X投稿再掲載シリーズvol.5 グリーンスクリーンの現実。理想とは程遠い撮影環境の実例
こんにちは、shizです。
流れがちなX投稿をアーカイブするシリーズです。
コンポジターが避けて通れない、グリーン/ブルースクリーン、現場の現実です。
【グリーンスクリーンの画像例】
主人公が掴んでいるロープが天井ライトの前を通る時、モーションブラーがかかっているためディティールが溶けている。スクリーン1枚の中の濃淡、各スクリーンの境目、しわしわスクリーン。あるある。

【ブルースクリーンの画像例】
スクリーンがあったりなかったり。モーションブラーたくさん。そして木。

■ なぜ全面にスクリーンを貼らないのか
→ 物理的に貼れない場所だから。広い範囲をカバーするスクリーンが足りないから。
■ しかし、スクリーンを完璧に貼ることよりも重要なこと
撮影時には完成形のライティング/環境に近い状態を保つのが重要。
それがブルースクリーン画像のいい例。スクリーンを綺麗に貼ることを最優先してスタジオ撮影にしてしまうと、「スタジオライティング」っぽくなってしまいがち → 負け戦。
■ ディティールが溶けたところはどうするのか
→ Prepアーティストかコンポジターが頑張る。場合によってはごく稀にCGで埋めるのも考慮される。
■ スクリーン足りない場所はどうやって切り取るのか
→ ロト、Lumaキーなど。
面白い質問を頂けたのでこれも私の回答を添えてアーカーブします。
いつも思うのですがスピルも出てくるし、(スクリーンは)無い方がましではと思うこともよくあります。
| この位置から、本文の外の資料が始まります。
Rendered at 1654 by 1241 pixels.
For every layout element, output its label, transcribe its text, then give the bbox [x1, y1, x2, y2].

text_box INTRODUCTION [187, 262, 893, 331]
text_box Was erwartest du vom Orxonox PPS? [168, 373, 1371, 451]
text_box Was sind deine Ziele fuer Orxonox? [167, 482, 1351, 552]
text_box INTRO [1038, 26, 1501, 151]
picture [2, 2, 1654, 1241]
実際には、無いよりはましなんでしょうか?
私の回答:
いい質問ありがとうございます。 前景を切り抜く作業はマットを作る(alpha)ことよりもエッジ処理(rgb)のほうが気を使います。静止画だと比較的短時間ですみますが、動画だと色々なものが動いているのでかなり時間がかかります。 わかりやすい写真を見つけましたが、この場合だと腕の後ろから背景が透けて見えてますよね。どんなにシャープに見える絵でも、アンチエイリアスのおかげで前景エッジは半透明になり、このように背景のディティールを拾ってます。 拾われたエッジ部分の背景を消すのは大変なので、部分だけでもスクリーンを置いて欲しいです。

元記事
「チュートリアルのような完璧に均一なグリーン/ブルースクリーンは滅多にない」と何度か過去に言いましたが、コンポジット的に手間がかかるスクリーン例を画像切り抜きで紹介。